Tuesday, September 20, 2011

NTSTATUS

NTSTATUS was defined for code native to the Windows NT operating system. It was a part of the very clean separations built between the core OS and the various subsystems where user code was expected to run (POSIX, WIN32, WIN16/DOS, OS/2). Over time it has begun to leak into code in the WIN32 subsystem. One example of leakage is the BCrypt Api's.

Just including ntstatus.h and windows.h together produces errors:

main.cpp
#include <windows.h>
#include <winternl.h>
#include <ntstatus.h>

int main()
{
  return 0;
}

>cl main.cpp
Microsoft (R) 32-bit C/C++ Optimizing Compiler Version 16.00.30319.01 for 80x86
Copyright (C) Microsoft Corporation.  All rights reserved.

main.cpp
[redacted]ntstatus.h(147) 
    : warning C4005: 'STATUS_WAIT_0' 
        : macro redefinition
    [redacted]winnt.h(1983) 
        : see previous definition of 'STATUS_WAIT_0'
...

I spent some hours recently tracking down an incantation that would allow ntstatus.h to be included without the errors, the following was the result:

#define WIN32_NO_STATUS
#include <windows.h>
#undef WIN32_NO_STATUS

#include <winternl.h>
#include <ntstatus.h>

NTSTATUS defines 2bits to hold four severity levels, SUCCESS, INFORMATION, WARNING, ERROR.
There are 12bits set aside for Facilities, which are used to create feature-specific error codes. Within each facility is 16bits to define codes specific to that facility.
FACILITY_NULL contains generic codes like STATUS_SUCCESS.
FACILITY_NTWIN32 contains all the WINERROR codes.

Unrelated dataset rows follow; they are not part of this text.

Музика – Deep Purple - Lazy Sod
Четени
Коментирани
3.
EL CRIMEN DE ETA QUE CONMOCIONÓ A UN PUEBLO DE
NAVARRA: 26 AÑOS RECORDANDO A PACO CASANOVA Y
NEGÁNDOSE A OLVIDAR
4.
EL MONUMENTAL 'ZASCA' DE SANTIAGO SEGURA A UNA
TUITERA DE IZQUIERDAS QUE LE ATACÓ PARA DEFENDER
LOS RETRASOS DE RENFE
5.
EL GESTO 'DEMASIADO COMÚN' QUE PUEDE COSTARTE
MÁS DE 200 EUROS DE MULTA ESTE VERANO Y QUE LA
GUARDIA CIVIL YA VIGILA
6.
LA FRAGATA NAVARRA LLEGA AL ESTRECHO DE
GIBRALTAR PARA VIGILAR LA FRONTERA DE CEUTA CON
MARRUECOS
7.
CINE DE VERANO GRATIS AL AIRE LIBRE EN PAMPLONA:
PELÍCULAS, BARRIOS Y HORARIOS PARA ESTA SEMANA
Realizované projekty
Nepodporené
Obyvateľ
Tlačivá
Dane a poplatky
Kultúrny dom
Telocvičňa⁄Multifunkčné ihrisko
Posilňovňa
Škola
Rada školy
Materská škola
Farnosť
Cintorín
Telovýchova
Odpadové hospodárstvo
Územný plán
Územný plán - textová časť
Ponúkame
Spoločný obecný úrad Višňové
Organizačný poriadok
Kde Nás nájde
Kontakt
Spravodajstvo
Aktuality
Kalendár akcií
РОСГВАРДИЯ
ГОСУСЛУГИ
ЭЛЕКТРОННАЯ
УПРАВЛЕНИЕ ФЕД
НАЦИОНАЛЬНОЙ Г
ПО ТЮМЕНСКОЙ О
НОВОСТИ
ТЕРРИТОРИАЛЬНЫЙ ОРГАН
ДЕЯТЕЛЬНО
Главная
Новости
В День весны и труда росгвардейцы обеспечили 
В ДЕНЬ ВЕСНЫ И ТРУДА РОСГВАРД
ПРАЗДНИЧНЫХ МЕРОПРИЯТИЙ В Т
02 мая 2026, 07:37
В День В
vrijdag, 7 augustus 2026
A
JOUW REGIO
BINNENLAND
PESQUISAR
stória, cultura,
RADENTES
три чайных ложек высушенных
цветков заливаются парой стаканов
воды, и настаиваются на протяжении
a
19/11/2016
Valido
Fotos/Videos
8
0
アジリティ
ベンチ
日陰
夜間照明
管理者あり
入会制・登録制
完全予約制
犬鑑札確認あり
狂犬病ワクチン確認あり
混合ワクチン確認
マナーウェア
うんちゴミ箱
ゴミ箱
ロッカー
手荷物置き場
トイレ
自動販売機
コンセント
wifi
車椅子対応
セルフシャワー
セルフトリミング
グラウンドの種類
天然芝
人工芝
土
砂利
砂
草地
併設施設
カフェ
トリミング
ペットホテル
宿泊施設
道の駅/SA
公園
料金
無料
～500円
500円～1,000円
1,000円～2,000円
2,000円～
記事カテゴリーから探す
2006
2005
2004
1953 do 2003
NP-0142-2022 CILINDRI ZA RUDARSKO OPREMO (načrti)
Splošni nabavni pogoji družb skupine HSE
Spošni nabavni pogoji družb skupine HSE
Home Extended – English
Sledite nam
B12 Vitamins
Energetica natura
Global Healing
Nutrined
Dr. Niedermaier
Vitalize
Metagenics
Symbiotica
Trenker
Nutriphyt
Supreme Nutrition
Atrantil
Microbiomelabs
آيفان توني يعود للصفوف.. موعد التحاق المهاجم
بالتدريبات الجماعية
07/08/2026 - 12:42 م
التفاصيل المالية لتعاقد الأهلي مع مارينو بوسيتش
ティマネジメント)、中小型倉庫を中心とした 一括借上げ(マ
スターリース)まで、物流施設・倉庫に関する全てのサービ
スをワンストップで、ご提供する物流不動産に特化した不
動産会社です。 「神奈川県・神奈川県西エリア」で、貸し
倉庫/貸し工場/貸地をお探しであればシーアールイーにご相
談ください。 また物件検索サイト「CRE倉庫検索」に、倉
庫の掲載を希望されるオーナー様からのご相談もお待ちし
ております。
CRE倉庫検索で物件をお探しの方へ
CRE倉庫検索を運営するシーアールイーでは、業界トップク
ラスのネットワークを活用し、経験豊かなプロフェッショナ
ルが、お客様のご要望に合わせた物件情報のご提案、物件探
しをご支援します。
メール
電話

Checking NTSTATUS values must be done via the NT_SUCCESS(ntstatus), NT_INFORMATION(ntstatus), NT_WARNING(ntstatus) or NT_ERROR(ntstatus) macros.

NTSTATUS Usage

NTSTATUS ApiReturningNtStatus(HANDLE handle)
{
  if (handle == INVALID_HANDLE_VALUE) {
    return STATUS_INVALID_PARAMETER;
  }
  return STATUS_SUCCESS;
}

NTSTATUS ntstatus = STATUS_SUCCESS;
HANDLE handle = INVALID_HANDLE_VALUE;
ntstatus = ApiReturningNtStatus(handle);
if (!NT_SUCCESS(ntstatus))
{
  printf("ApiReturningNtStatus returned %x", ntstatus);
  exit();
}

Conversions to NTSTATUS

HRESULT = S_OK;
NTSTATUS ntstatus = STATUS_SUCCESS;
if (hr & FACILITY_NT_BIT)
{
  ntstatus = hr & ~FACTILITY_NT_BIT;
} else if (HRESULT_FACILITY(hr) == FACILITY_WIN32)
{
  ntstatus = NTSTATUS_FROM_WIN32(HRESULT_CODE(hr));
} else if (SUCCEEDED(hr))
{
  ntstatus = STATUS_SUCCESS;
} else
{
  ntstatus = STATUS_UNSUCCESSFUL;
}

DWORD winerror = ERROR_SUCCESS;
NTSTATUS ntstatus = STATUS_SUCCESS;
ntstatus = NTSTATUS_FROM_WIN32(winerror);

Conversions from NTSTATUS

NTSTATUS ntstatus = STATUS_SUCCESS;
HRESULT hr = HRESULT_FROM_NT(ntstatus);

NTSTATUS ntstatus = STATUS_SUCCESS;
DWORD winerror = RtlNtStatusToDosError(ntstatus);
if (winerror == ERROR_MR_MID_NOT_FOUND)
{
  // there is no conversion
  return ERROR_UNIDENTIFIED_ERROR;
#if 0
  // The following is common, but doesn't work out well
  // especially when combined with HRESULT_FROM_WIN32
  // and NTSTATUS_FROM_WIN32
  return ntstatus;
#endif
}

1 comment:

  1. I know this is an old post, but I am working on a WIN32 project that uses Bcrypt and I've stumbled upon this problem.

    Thanks for the useful information!